My fourth feeling when I read about [it] was a kind of dread. Because I realized the only thing that would be on everybody's mind right now. I've said repeatedly that I would love to make another movie with these guys, and that remains the case. It also remains the case that I'm booked up by Marvel for the next three years, and that I haven't even been able to get Dr. Horrible 2 off the ground because of that. So I don't even entertain the notion of entertaining the notion of doing this, and won't. Couple years from now, when Nathan [Fillion]'s no longer Castle and I'm no longer the Tom Hagen of the Marvel Universe and making a giant movie, we might look and see where the market is then.

For the record, Whedon was initially thrilled at the success of the Kickstarter campaign. And maybe I'm reading too much irritation into this, but when a man uses words like "dread", as in, that's what he was feeling, and "I've said repeatedly", that reads to me like a man who is exasperated at constantly being hounded for updates about a movie that a.) already happened (remember Serenity anyone?) and b.) he's already stated (multiple times, I might add) he doesn't have time to make or think about and won't for the next few years.

Whedon also went on to explain to fans that, hey, you know, doing Firefly would be a whole lot different than Veronica Mars. Read: way more expensive:

I think anything we could get off the ground would be appreciated by the fans," he continues, "But what form it would take is I think under some debate. For me, [Kickstarter] doesn't just open the floodgates. God knows, things are cheaper now than when we made even 'Serenity'. Good effects can be done in a different manner. Nor is that universe all about spectacle either. But it is a tad more expensive — and a little all-consuming! And of course, there's the other fear: What if it's not that good? I can do something that's not that good — that's fine. But if I do that and it's not that good, I'm going to feel really stupid.

You guys, come on. Even I facepalmed at some of the comments on this article because of the above. And I love Firefly and Serenity and am an unabashed Whedon fangirl, but seriously, Firefly fans, don't make Whedon have to spray everyone with a cold hose.

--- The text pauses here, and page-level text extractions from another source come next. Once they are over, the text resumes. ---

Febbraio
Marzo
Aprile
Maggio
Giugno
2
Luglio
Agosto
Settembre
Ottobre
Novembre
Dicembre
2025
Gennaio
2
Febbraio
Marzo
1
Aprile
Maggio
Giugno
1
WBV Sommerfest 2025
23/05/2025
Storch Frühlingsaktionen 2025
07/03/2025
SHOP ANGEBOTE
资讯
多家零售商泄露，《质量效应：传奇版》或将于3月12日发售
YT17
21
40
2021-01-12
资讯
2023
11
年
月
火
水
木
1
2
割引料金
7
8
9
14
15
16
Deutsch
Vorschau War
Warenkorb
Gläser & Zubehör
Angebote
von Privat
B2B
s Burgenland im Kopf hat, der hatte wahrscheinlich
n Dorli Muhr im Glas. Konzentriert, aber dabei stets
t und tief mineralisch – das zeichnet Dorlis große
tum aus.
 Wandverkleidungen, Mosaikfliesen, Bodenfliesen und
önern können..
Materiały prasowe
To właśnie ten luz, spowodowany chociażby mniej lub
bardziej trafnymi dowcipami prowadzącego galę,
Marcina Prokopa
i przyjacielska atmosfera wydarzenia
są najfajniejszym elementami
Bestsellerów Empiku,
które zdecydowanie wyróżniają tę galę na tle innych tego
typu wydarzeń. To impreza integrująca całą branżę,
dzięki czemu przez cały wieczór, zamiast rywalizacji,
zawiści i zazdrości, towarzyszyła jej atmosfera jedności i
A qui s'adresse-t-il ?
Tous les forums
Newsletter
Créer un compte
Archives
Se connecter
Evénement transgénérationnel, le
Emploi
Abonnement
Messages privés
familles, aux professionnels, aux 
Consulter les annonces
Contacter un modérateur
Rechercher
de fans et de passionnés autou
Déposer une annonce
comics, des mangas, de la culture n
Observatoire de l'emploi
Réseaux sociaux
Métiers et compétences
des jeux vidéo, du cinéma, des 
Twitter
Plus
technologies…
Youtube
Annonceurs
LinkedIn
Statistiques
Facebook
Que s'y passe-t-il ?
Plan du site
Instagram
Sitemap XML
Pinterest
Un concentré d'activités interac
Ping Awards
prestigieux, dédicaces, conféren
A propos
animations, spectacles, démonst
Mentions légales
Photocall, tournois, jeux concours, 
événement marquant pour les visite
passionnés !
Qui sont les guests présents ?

His entire focus is with Marvel, at least for the next 3-5 years. And I mean entire. Most directors never get the chance to direct even one movie of that magnitude, let alone multiple ones. It's not as if he's been secretly working behind the scenes to get a Firefly project off the ground and just playing coy about it. One, that's not his style. Two, he can't. He has no time. The same reason you loved The Avengers is the same reason he can't even spare a minute of thought to more episodes aboard the Serenity (until reporters ask him, that is): Because he's putting every waking minute of thought he has into his projects with Marvel.

So for your own sake, and Joss Whedon's sanity, pump the brakes on the clamor. If no power in the 'Verse can stop the crew from coming back, it won't, and we'll see Mal and his crew back at some point. But until it happens, understand it's not happening, and be happy with all the other awesome stuff Whedon is putting his life into for us in the meantime.